2.2 Make doing the right thing easy
Developers are inherently lazy (in a good way). If creating an integration test is easier for them than creating a unit test, then they will do it. It is important that we have common patterns and approaches for working with integration tests. There should be a standard set of examples of 'good' that can be used in PRs to help guide people to doing the right thing WITHOUT involving the network.

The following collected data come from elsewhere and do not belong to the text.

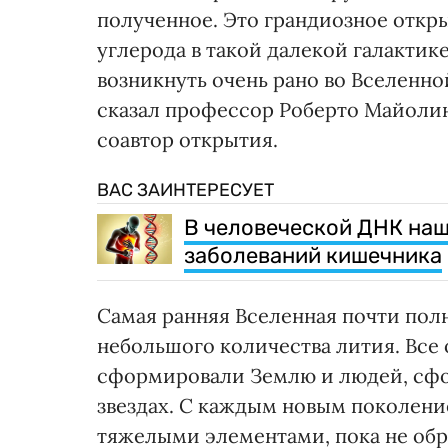
полученное. Это грандиозное откр
углерода в такой далекой галактик
возникнуть очень рано во Вселенно
сказал профессор Роберто Майоли
соавтор открытия.
ВАС ЗАИНТЕРЕСУЕТ
В человеческой ДНК на
заболеваний кишечника
Самая ранняя Вселенная почти полн
небольшого количества лития. Все 
сформировали Землю и людей, сфор
звездах. С каждым новым поколени
тяжелыми элементами, пока не обр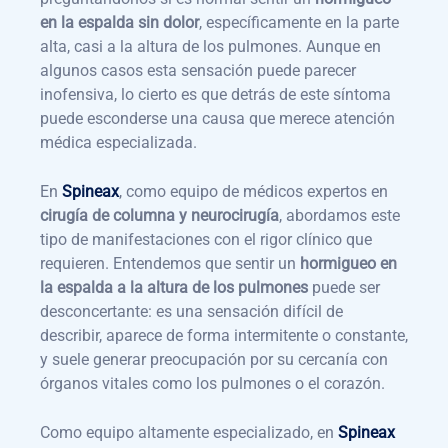
en la espalda sin dolor
, específicamente en la parte
alta, casi a la altura de los pulmones. Aunque en
algunos casos esta sensación puede parecer
inofensiva, lo cierto es que detrás de este síntoma
puede esconderse una causa que merece atención
médica especializada.
En
Spineax
, como equipo de médicos expertos en
cirugía de columna y neurocirugía
, abordamos este
tipo de manifestaciones con el rigor clínico que
requieren. Entendemos que sentir un
hormigueo en
la espalda a la altura de los pulmones
puede ser
desconcertante: es una sensación difícil de
describir, aparece de forma intermitente o constante,
y suele generar preocupación por su cercanía con
órganos vitales como los pulmones o el corazón.
Como equipo altamente especializado, en
Spineax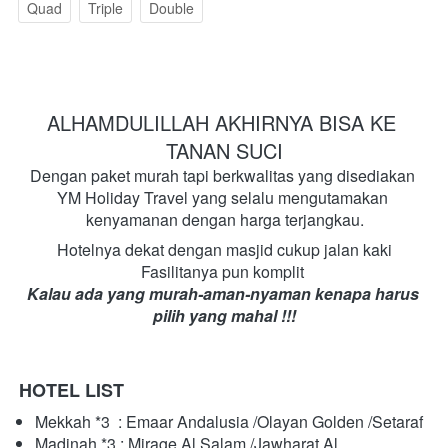
Quad
Triple
Double
ALHAMDULILLAH AKHIRNYA BISA KE 
TANAN SUCI
Dengan paket murah tapi berkwalitas yang disediakan 
YM Holiday Travel yang selalu mengutamakan 
kenyamanan dengan harga terjangkau.
Hotelnya dekat dengan masjid cukup jalan kaki
Fasilitanya pun komplit 
Kalau ada yang murah-aman-nyaman kenapa harus 
pilih yang mahal !!!
HOTEL LIST
Mekkah *3  : Emaar Andalusia /Olayan Golden /Setaraf
Madinah *3 : Mirage Al Salam /Jawharat Al 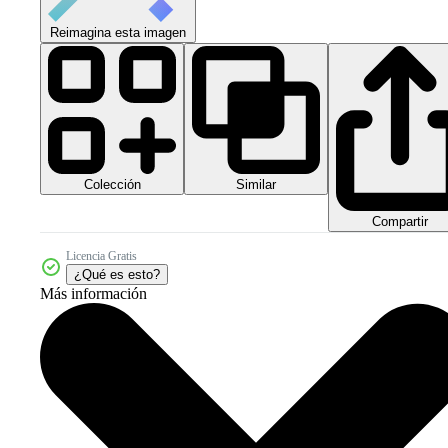
Reimagina esta imagen
Colección
Similar
Compartir
Licencia Gratis
¿Qué es esto?
Más información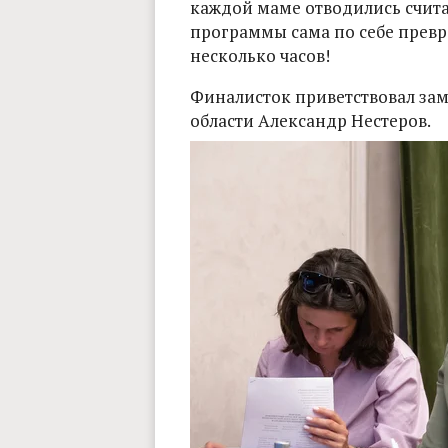
каждой маме отводились счит
программы сама по себе превр
несколько часов!
Финалисток приветствовал за
области Александр Нестеров.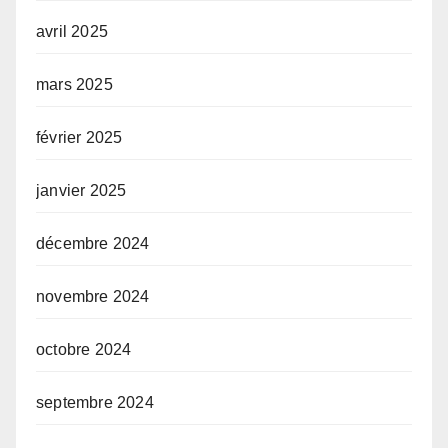
avril 2025
mars 2025
février 2025
janvier 2025
décembre 2024
novembre 2024
octobre 2024
septembre 2024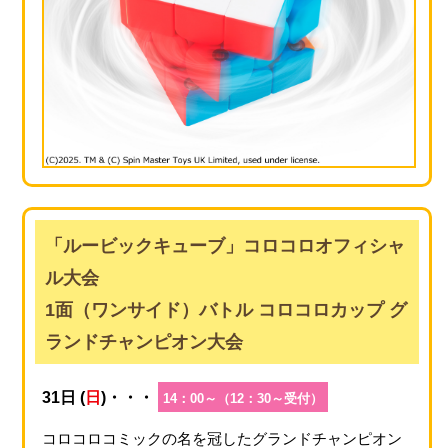
「ルービックキューブ」コロコロオフィシャ
ル大会
1面（ワンサイド）バトル コロコロカップ グ
ランドチャンピオン大会
31日 (
日
)・・・
14：00～（12：30～受付）
コロコロコミックの名を冠したグランドチャンピオン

2.3 Audit existing integration tests and move them to unit tests
Based on the results of periodically running our integration tests, we should see what suite or reason we are failing. Using this data, we should look at what the integration test is attempting to test for and then move those scenarios into unit tests. Based on the results of 2.2, we should now have a better way to test various components in isolation. This is a slow burn; it is unlikely we will be able to tackle them all, though this will likely fall into the 80/20 rule, where 20% of our tests are causing 80% of the failures.
What not to do?
You must not apply automatic test retries. It seems logical to retry a failing test, though retrying a failing test creates a few unintended problems:
- It masks genuine failures. People only care about problems when a big red X or the building breaks. If we silently retry issues, these failing tests will not get the attention that they deserve
- Tests that fail 100% of the time will be retried. This increases the amount of time it will take to get a failing result
Summary
Implementing these six steps can dramatically improve our integration test reliability. These steps are challenging; they require buy-in and constant attention from the engineering team. I believe that once you and your team start seeing a lot more successes than failures, they will once again start caring about the integration test suite.